Welcome to “Big Data and You (the enterprise IT leader),” the Enterprise Content Intelligence group’s demystification of the “Big Data” . The words “Big Data” are thrown around board rooms like a magic fix to any data related shortcomings the enterprise has. “Big Data” is not a magic wand, but the technologies which fall under its umbrella really do have the potential to turn troves of unexplored knowledge into actionable insights. We’re setting out to cut through the buzz words and get to the heart of how “Big Data” technologies can be leveraged to reshape our thinking (and the ways they cannot).
To understand the meteoric rise of the buzzword, a brief history lesson. I’ve seen whole blog posts explaining the synthesis of “Big Data” back to prehistoric times. Exposition for the modern IT shop, however, can start in 1997 with the debut of Google.
In 1997, Google changed the way we would think about data, though it took a while to sink in, both for them and us. As Google set about solving their problem of ever increasing data Volume, Variety and Velocity, they determined that a paradigm shift was necessary to keep up. With the increased popularity of the search engine, the average user began to expect the ability to discern relevant answers from infinitely large, and growing, pools of data, near instantaneously.
The paper Google published in 2004 on their MapReduce framework and the specialized distributed filesystem required to operate it was a lightbulb moment for many in the information industry. While the concepts were simple, and not entirely novel, MapReduce and distributed file systems had not been previously formalized and framed as tools to be used independent of other systems. After Google’s debut, their now vanquished competitors began to play catch up. Lucene and Nutch were developed by Doug Cutting to search indexes and create them, respectively. Through some foresight by Mr. Cutting and the other folks at Yahoo!, these technologies were donated to the Apache Software Foundation. What followed was a deluge of new development and a proliferation of new products. From this proliferation, we got Hadoop and it’s ecosystem, Lucene and it’s children Solr and Elasticsearch. These technologies enable everything from IBM’s incredible, Jeopardy champion Watson to modern system monitoring tools.

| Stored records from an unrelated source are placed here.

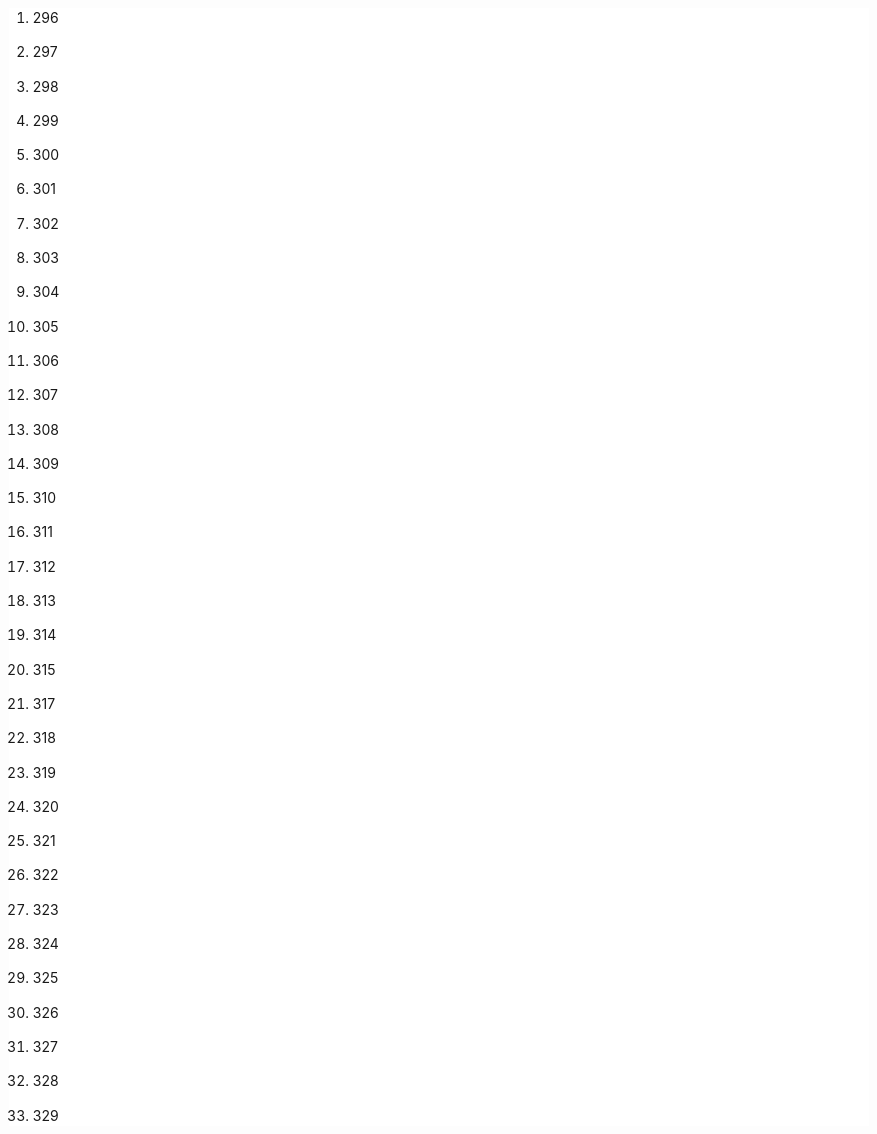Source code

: 1.  296

1.  297

1.  298

1.  299

1.  300

1.  301

1.  302

1.  303

1.  304

1.  305

1.  306

1.  307

1.  308

1.  309

1.  310

1.  311

1.  312

1.  313

1.  314

1.  315

1.  317

1.  318

1.  319

1.  320

1.  321

1.  322

1.  323

1.  324

1.  325

1.  326

1.  327

1.  328

1.  329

What made these technologies so unique? Why did they change the way we think? Why are there so many of them?
Before the paradigm shift of 2003/4 data was defined as structured or unstructured. Structured data was accessed using SQL Queries, unstructured data was images or other files that were found by identifier and returned whole. Before that, structured data was stored on the mainframe and access was limited to the capabilities of COBOL programs. The paradigm shift was that as data volume, variety and velocity grow, the storage paradigms and access patterns must evolve to match the use case. Generic standards, while useful for training developers, will always have downsides for some kind of access.
In the past you needed to think about the data structures: How many fields, how are they related to each other, how the objects related to each other. In the new world order, we care less about the data itself and its intricacies than we care about where it’s coming from and how you want to access it. Are there some situations where you need to search on every field or will key-value retrieval suffice? We now care about intent more than forcing data into our pre-existing notions of efficiency.
So what is Big?
Big Data is Rich Data. Big Data Technologies give us the ability to use the richness of the dataset with real time responses–the ability to ask a new analytical question, on the fly, without rebuilding the data mart. These technologies rely on the cheapness of storage, the cheapness of memory, and the grace of the open source community. As this series continues we’ll be exploring some specific technologies, their intended use cases and some examples of how we’ve leveraged them to solve problems faced by our clients. The goal: enable you to make informed choices on “Big Data:” Big Data is not magic, but it is pretty incredible.